Try logging in to the SelfService or other gate machines to see if the issue is specific to one machine
If you are sure it must be the OTP that’s getting rejected see the steps above under I can’t log in to the SelfService anymore > If your OTP gets rejected
I can’t access the HPC clusters through VNC anymore
If you are using vncviewer
with the -via
option to connect to an HPC
machine via a gate machine you will also need to obtain a 2FA token and provide
an OTP. See “How do I enable 2FA?”.
To avoid having to type in OTPs each time you connect please refer to the ControlMaster setup documentation.
Hardware and client support
How can I use my sshfs/rsync/scp/sftp GUI with 2FA?
Your client may natively support interactive or multi-factor authentication methods. However, many GUI programs do not have this functionality built in.
Known GUI applications that support 2FA natively:
FileZilla (see How can I use FileZilla with 2FA?)
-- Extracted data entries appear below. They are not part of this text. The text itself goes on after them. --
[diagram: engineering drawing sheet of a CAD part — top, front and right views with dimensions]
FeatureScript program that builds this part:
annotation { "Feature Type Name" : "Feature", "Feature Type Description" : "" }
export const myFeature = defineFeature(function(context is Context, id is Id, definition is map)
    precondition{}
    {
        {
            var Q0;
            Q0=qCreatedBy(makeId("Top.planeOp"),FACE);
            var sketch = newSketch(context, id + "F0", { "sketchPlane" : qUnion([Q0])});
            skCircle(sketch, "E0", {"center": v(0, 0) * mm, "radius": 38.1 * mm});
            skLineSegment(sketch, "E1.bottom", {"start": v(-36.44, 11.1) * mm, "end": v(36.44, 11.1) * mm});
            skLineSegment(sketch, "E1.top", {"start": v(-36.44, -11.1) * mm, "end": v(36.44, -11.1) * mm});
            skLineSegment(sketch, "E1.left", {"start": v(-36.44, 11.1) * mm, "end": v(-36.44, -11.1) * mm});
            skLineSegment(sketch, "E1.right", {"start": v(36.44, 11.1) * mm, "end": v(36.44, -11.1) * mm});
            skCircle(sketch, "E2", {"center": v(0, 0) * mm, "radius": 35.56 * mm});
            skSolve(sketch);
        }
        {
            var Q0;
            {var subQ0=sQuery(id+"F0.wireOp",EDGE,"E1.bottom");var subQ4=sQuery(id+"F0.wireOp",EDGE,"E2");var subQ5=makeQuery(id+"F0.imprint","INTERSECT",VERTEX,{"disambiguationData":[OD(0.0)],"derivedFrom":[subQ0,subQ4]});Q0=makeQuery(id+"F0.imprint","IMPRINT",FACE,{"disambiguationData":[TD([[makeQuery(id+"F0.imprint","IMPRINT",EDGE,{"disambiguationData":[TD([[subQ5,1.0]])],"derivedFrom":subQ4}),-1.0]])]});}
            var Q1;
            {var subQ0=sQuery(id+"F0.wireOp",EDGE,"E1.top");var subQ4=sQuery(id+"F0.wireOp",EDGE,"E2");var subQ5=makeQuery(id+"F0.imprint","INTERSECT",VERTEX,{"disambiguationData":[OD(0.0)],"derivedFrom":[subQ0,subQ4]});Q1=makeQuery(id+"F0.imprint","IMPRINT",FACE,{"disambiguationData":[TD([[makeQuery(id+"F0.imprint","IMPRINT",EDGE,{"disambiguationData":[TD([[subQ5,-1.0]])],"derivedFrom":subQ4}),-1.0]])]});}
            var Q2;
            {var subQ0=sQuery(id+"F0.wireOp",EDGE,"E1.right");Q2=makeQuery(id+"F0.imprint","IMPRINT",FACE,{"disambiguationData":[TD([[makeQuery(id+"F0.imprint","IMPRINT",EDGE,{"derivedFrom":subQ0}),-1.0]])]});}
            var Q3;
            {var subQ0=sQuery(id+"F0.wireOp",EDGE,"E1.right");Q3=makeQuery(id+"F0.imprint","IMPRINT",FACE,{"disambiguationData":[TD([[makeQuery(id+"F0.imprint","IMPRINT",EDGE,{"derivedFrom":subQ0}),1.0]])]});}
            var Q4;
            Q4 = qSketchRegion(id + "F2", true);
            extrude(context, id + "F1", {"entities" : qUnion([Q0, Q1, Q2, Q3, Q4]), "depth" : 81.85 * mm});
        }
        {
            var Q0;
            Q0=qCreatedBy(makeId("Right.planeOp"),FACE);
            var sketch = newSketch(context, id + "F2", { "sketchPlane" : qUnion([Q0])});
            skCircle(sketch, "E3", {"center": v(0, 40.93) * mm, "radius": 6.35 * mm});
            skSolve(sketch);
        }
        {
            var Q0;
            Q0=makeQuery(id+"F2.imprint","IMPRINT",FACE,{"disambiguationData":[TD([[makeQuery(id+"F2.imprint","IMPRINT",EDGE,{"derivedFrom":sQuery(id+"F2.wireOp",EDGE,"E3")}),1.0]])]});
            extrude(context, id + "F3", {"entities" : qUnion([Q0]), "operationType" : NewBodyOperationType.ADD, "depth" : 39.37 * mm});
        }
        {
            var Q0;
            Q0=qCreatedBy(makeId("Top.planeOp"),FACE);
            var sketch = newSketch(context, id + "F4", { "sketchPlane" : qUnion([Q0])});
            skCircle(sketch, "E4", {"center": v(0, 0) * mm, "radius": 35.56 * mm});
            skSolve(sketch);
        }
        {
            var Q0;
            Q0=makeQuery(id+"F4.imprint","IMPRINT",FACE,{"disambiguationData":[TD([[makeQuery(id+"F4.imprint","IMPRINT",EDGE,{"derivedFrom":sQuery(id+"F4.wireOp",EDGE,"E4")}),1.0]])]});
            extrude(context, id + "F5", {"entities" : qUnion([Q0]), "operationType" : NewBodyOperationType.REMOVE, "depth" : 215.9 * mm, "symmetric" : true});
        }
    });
WinSCP (see our step-by-step guide)
Known GUI applications that do not support 2FA natively:
KDE Dolphin file browser
Gnome Nautilus file browser
If your client software does not support 2FA natively you have three options:
Use one of the applications that do support 2FA
Switch to MPCDF DataShare for storing your data
Create an SSH tunnel before using the GUI program as described below
If you want to go with the latter option you can create an SSH tunnel and forward the remote port to localhost as described here:
ssh -L 2002:raven.mpcdf.mpg.de:22 USER@gate1.mpcdf.mpg.de
You’ll then be able to connect to localhost on port 2002 with your client software while this tunnel is open using something like this as the path:
sftp://USER@localhost:2002/u/USER
If paired with a ControlMaster setup you don’t even need to keep the terminal in which you ran the command open.
How can I use FileZilla with 2FA?
Choose the Logon Type “interactive” and it will ask you for your password and OTP. Also make sure to check “Limit number of simultaneous connections” under “Transfer Settings” and leave the default value of 1.
How to use 2FA on a phone with a time shift?
Note that this section does not talk about time zone related time shifts since they don’t influence the OTP algorithm and don’t require extra configuration.
Some people like having their phone’s clock set to some minutes in the future. You can still use our app tokens in such a scenario. During token validation after scanning the QR code you will see a button that lets you synchronize the clocks of your phone and our server. Click that button and provide two consecutive OTPs. If the OTPs were correct the time shift of your phone will get corrected on the server and your token will automatically be activated.
Do you or are you planning to support FIDO2/U2F/YubiKeys?
You can already use your YubiKey (NEO, 4, 5, and FIPS series) with our 2FA system by enrolling an app token and scanning the QR code with the Yubico Authenticator app. The device will then generate an OTP when touched or NFC-tapped and shows it on the screen of your mobile phone or automatically saves it to the system clipboard if plugged in to your computer. You then only need to paste the OTP into the input field. To further enhance the security of your YubiKey, we recommend adding a password to its OATH application. You can find more information on using the Yubico Authenticator on the Yubico website.
Other FIDO/U2F mechanisms are envisioned for the future but no date has been set for implementing them yet.
On security
If the seed is stored on the server, how secure is it?
The seeds are stored along with the token definitions in a database and are AES encrypted. Access to this server is strictly limited to the system administrators which need to use a separate 2FA-system and dedicated administrator accounts for authentication. Even if the database were leaked the secrets would still be encrypted and unreadable.
Where do the hardware tokens come from? Does the vendor know the seeds?
We obtain the hardware tokens directly from the manufacturer Feitian Technologies. For each token we generate the seed ourselves and program it onto the token via NFC. Only we know the seeds.